# I Never Have Anything to Say to Anybody?



## OneLastHamilton (May 13, 2016)

Why am I like this? I'm introverted, but not shy. That means that I need more personal time to recharge more than most people, but when I am with people I am just fine. However, when I'm trying to talk to new people, I simply have nothing to say to them. I want so badly to meet new girls, but it's so hard when you have nothing to say to them. I can't think of anything to ask them either... "hey, some weather huh...?" wow so interesting I'm sure the relationship will just blossom from there. Today in english I spoke to this one girl who's pretty cute. I asked her name and gave her mine. She said "nice to meet you". After that I just made a comment on the teacher and then turned around with nothing else to say. God, is that really the best I can think of...? I get jealous whenever I see a guy and a girl just talking. All I can think of is "damn, how can they be talking for so long and seem so into it, I couldn't do that in 1,000 years". 
I think after some deep soul searching I've come to the conclusion that I just don't care much about other people, that that is the underlying problem. I just might be self centered and not realize it. Maybe I'm not asking better questions because I don't care what the answer would be. How do I care more? It all comes down to me wanted more relationships with people, girls especially. I fail at such a basic part of relationships, which causes me to be more lonely and bitter towards people who can talk so freely and happily.


----------



## Considerate (Aug 5, 2012)

It takes practice dude. On the bright side, at least you are trying to improve yourself and at least you managed to speak to the cute chick even though it was short. There are hundreds of people on this site that WISH they can do what you just did (not me, I don't have this issue), but yeah, you're good man. All you have to do is keep practicing. In middle school I was the same way, I couldn't maintain a conversation with a girl to save my life. It was until high school where I was just like "F--- this" and just went with the flow, what I mean by that is, I just spoke to chicks without a care in the world and I stopped overthinking "oh god what do I say next?? what is she thinking??". I just stopped caring about all that, went with the flow, and the conversation carried itself. You also have to keep in mind that sometimes the conversation unfortunately will die soon, so it's best to not force it.


----------



## Kevin Heiden (May 21, 2016)

Yeah got the same, its really that i start thinking a lot about what i want to say, which causes stress, which blocks your brain of thinking straight. I sometimes just talk with someone and everything goes fine, but sundently my SA kicks in. Thoughts like; is this person liking the conversation? is this person interested? I then become waaaay to self aware, everything I say feels forced to me and I some times don't even listen to the person iam talking to because iam just to busy finding a toppic. After that I just feel bad and think that the person hates me. 

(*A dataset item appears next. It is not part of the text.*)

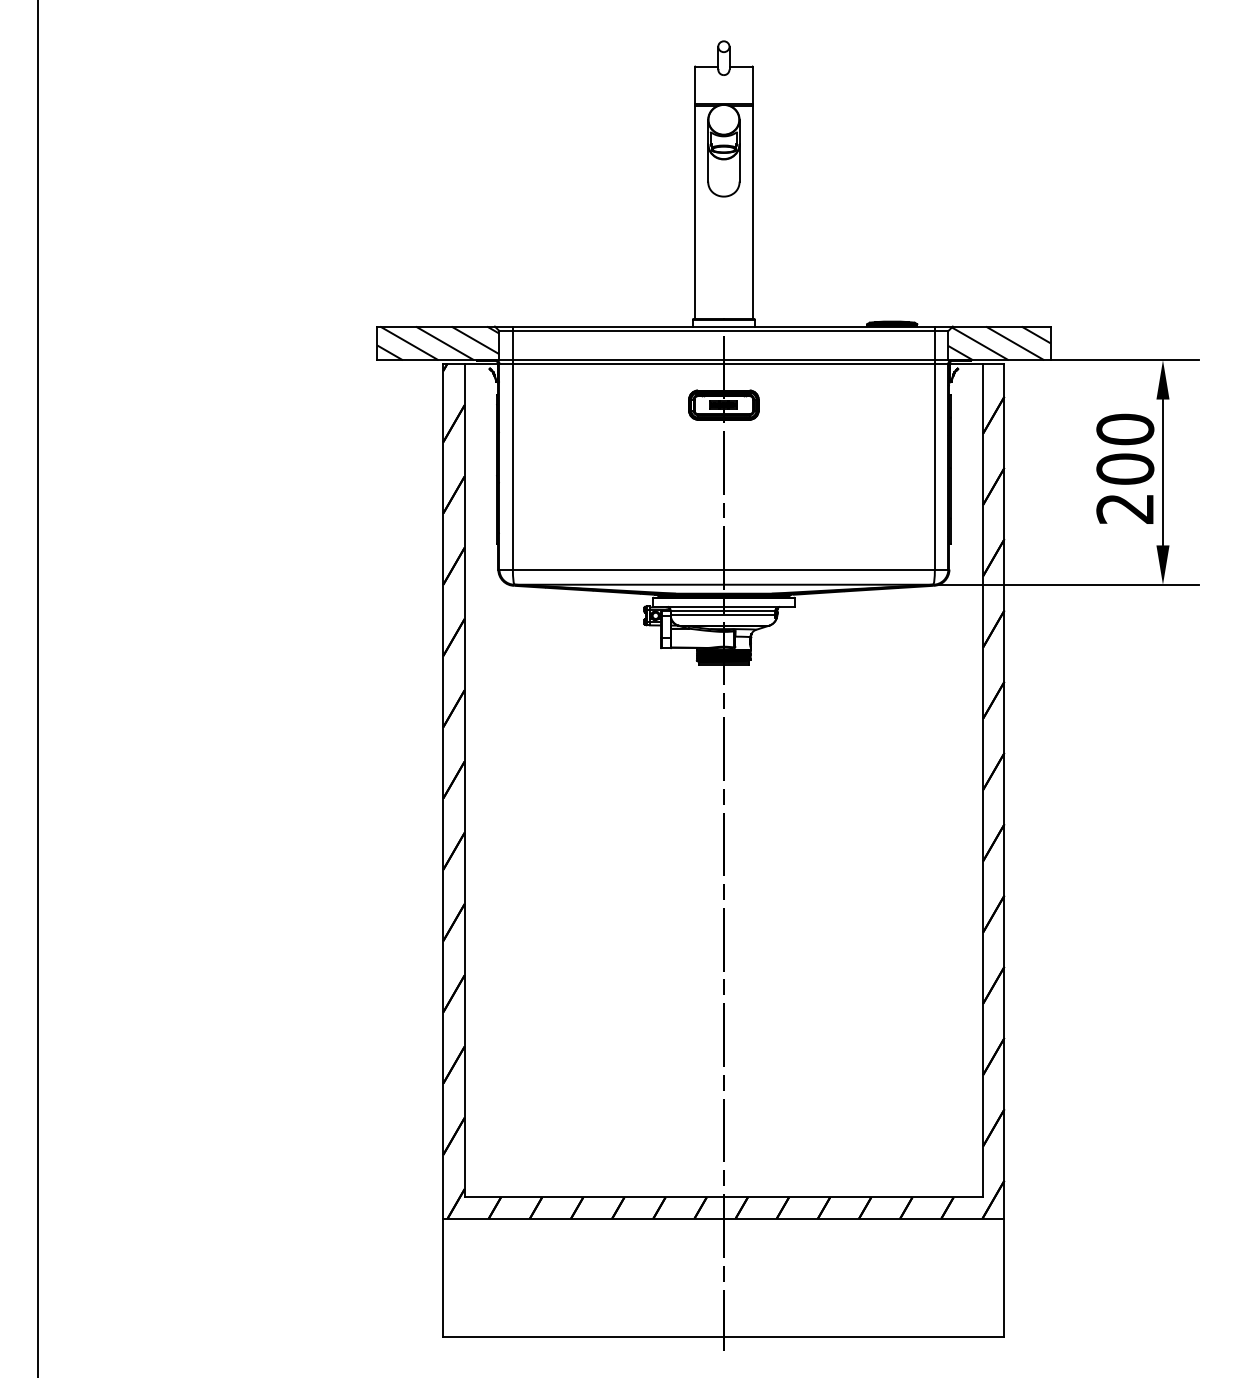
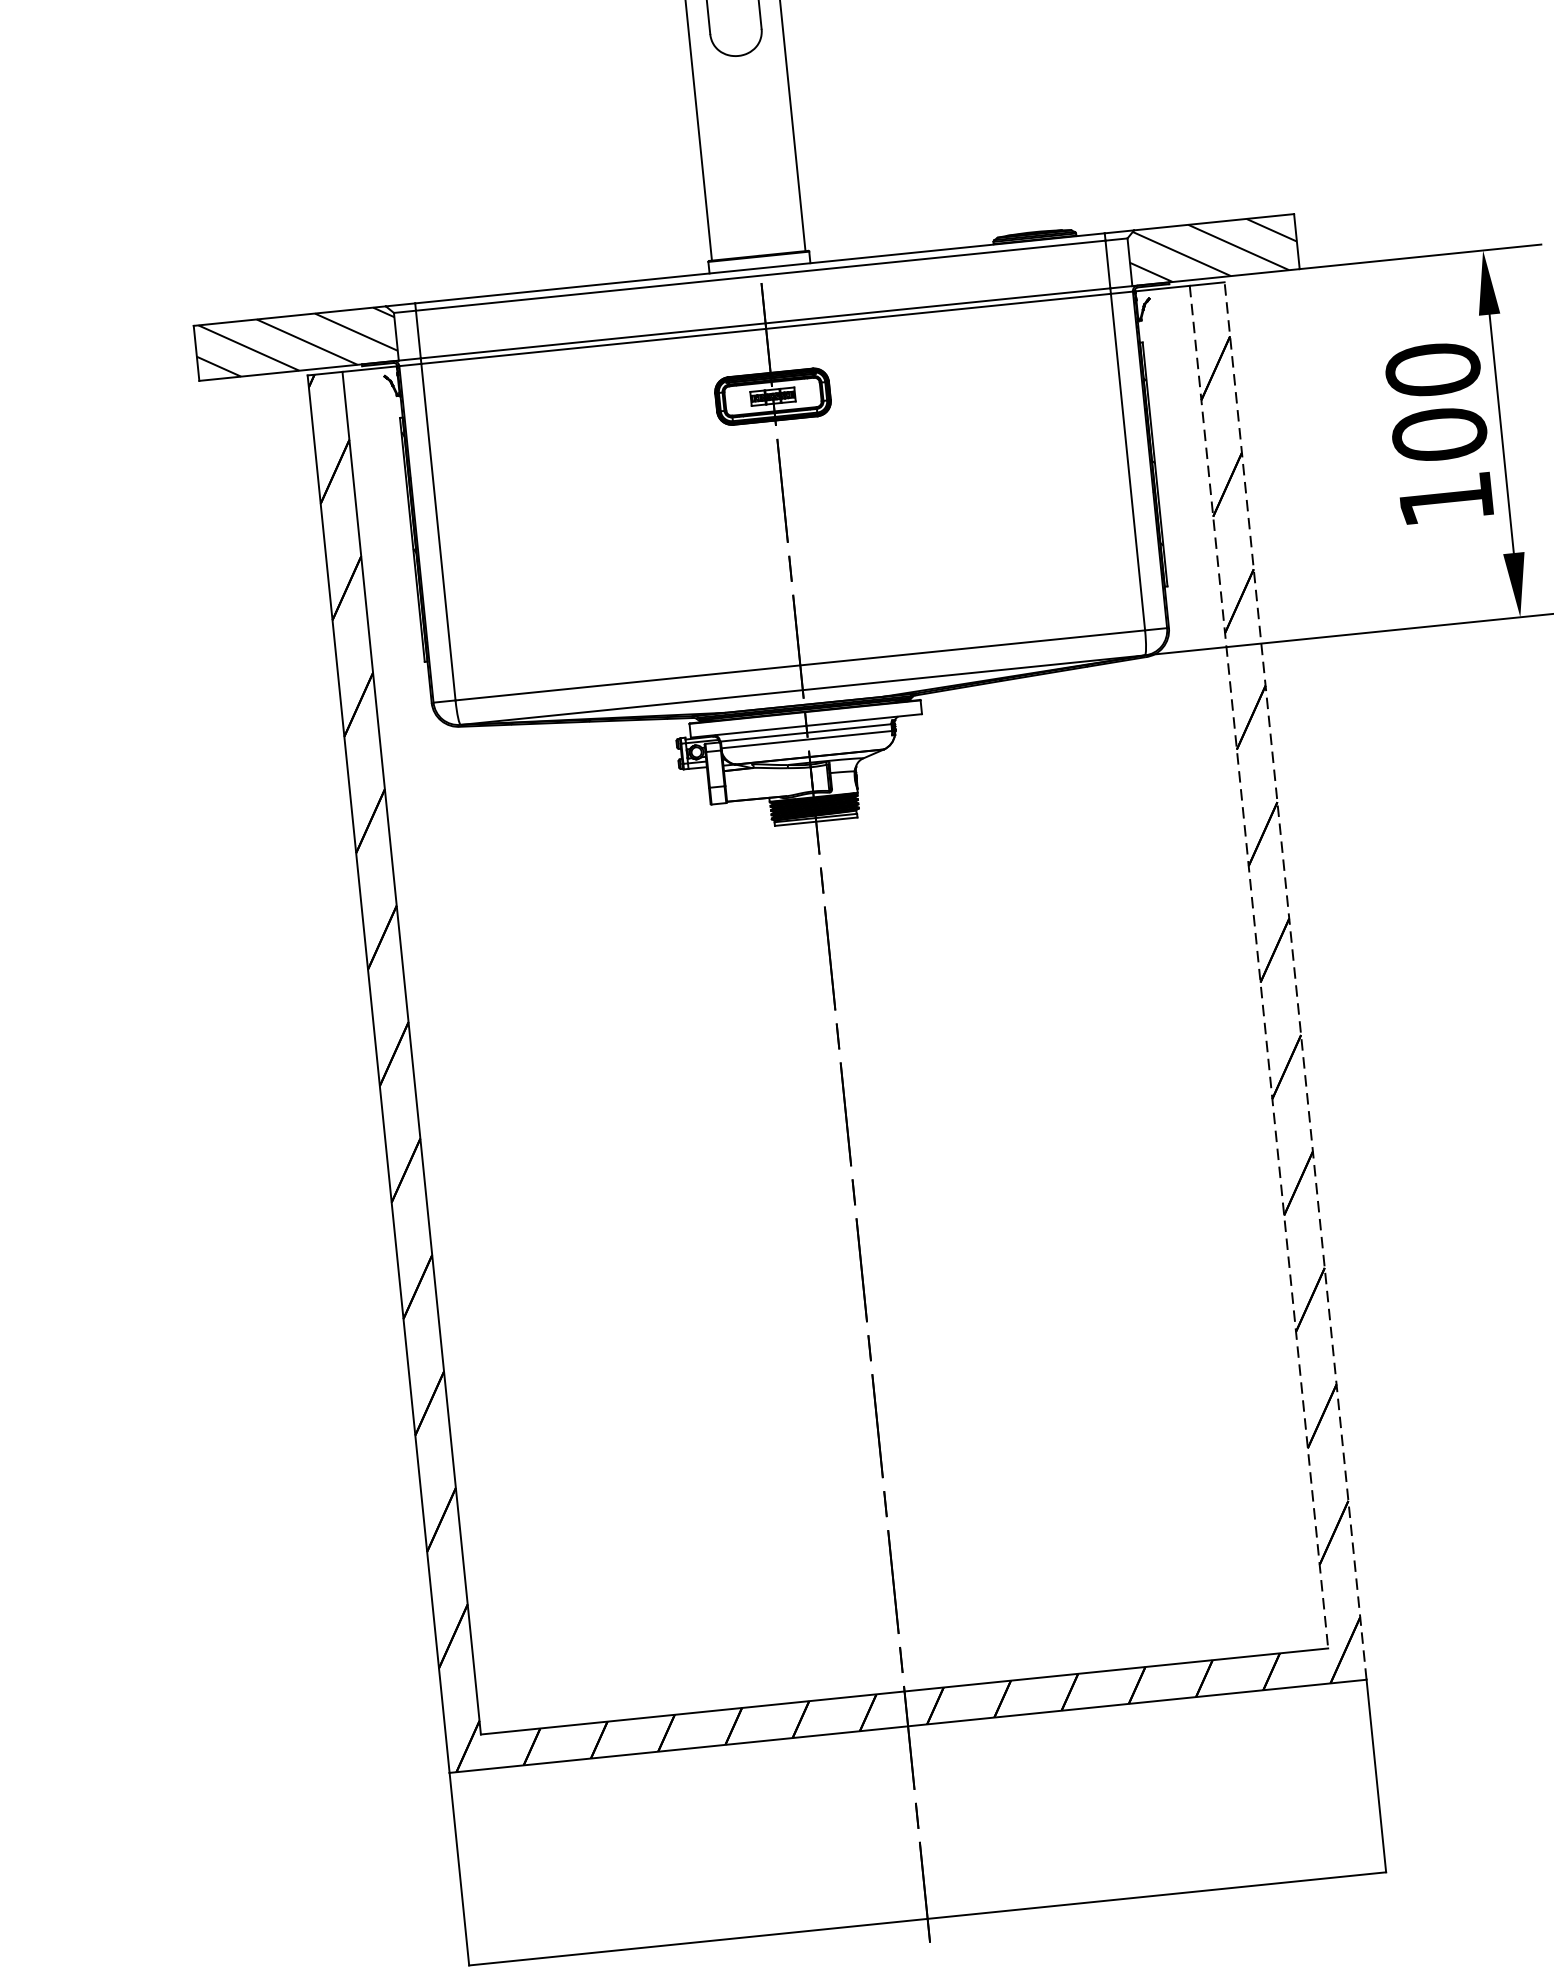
text: (1124, 508) -> (1444, 499), 200 -> 100
line: (983, 780) -> (1259, 966), solid -> dashed
line: (1004, 791) -> (1295, 981), solid -> dashed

The best thing you can do is go over the line and say something that maby has to do with your personal life, ask her/him what he has done yesterday or is going to do something. 

NEVER EVER, start the toppic: we have nothing to talk about haha

As the person above me said, it takes practice. 

Good luck!


----------



## teopap (May 12, 2013)

I have the same problem. My only hobbies in this life is trekking and cycling. Most of the times I do it solo, sometimes I join groups. I still have nothing to talk about, even if we have the same interest.


----------



## Friendonkey (May 13, 2016)

Same here


----------



## stewartmays1 (Dec 6, 2014)

if i know that person i can talk for hours sometimes for me its when i dont them i cant think of anything to say im not much of a talker these days anyway ans when a girl i like comes along its a nightmare


----------